TEXT PASSAGE:
LISA: No laws were rewritten, no rules were changed, but the message was clear: we don’t like what you’re doing.
And this period of the company's life—when they were hauled before Congress, their users were doing scary things, and their site kept breaking—it stretched out a lot longer than they’d ever imagine. Four years of slog. Sure, they’d raised some money, gotten some users, managed to pay themselves—but they were each earning a lot less money than what a mid-level employee at Google would make, or what their friends working in finance were making. Three of the four co-founders were still sharing an apartment. And for Justin, it was starting to feel like, what’s the goal here?
JUSTIN: I had a lot of times when I was like I don't want to do this. I hate doing this. I would wake up and I’d be like not excited to go to work. Like, I remember every summer, basically, because of a bunch of things, but usually something bad would happen or it wasn't working as well as we thought, and I'd see all those people like, friends of mine from college posting about what an awesome time they were having. And I'd be like working on my computer in the dark. It’s like “Why am I doing this? I could be doing anything else.”
MICHAEL: I lost a lot of friends from college.
LISA: This is Michael, the CEO.

SHORT EXERCISE A: Do these statements agree with the transcript? Answer yes or no for each, and quote the words that decide it. (i) Three of the four co-founders were still living together. (ii) The hard period lasted about two years. (iii) Michael is the company's CEO.
SHORT EXERCISE B:
Answer each question from the transcript on its own line, marked (i), (ii), (iii):
(i) Which people's pay are the co-founders' earnings compared with?
(ii) What time of year does Justin say he remembers, basically every year?
(iii) What does Michael say he lost?
The entries that follow the transcript come from a separate source.

DATA EXCERPTS:
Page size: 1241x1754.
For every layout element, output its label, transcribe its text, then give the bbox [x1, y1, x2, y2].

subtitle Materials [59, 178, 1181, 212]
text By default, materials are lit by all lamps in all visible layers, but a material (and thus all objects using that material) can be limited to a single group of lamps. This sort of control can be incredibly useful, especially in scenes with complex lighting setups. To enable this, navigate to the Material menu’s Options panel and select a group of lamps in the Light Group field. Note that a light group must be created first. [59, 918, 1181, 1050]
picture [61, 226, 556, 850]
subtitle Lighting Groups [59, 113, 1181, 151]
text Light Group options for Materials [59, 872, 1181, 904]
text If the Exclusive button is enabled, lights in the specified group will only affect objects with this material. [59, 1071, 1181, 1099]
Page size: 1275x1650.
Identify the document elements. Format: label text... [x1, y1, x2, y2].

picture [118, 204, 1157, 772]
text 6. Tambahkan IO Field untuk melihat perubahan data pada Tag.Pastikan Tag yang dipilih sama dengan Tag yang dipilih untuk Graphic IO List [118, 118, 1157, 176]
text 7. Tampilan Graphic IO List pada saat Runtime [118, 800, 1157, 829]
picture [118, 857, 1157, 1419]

COMPLETE RESPONSE A:
(i) Yes: "Three of the four co-founders were still sharing an apartment."
(ii) No: "Four years of slog."
(iii) Yes: "This is Michael, the CEO."

COMPLETE RESPONSE B:
(i) A mid-level employee at Google and their friends working in finance
(ii) Every summer
(iii) A lot of friends from college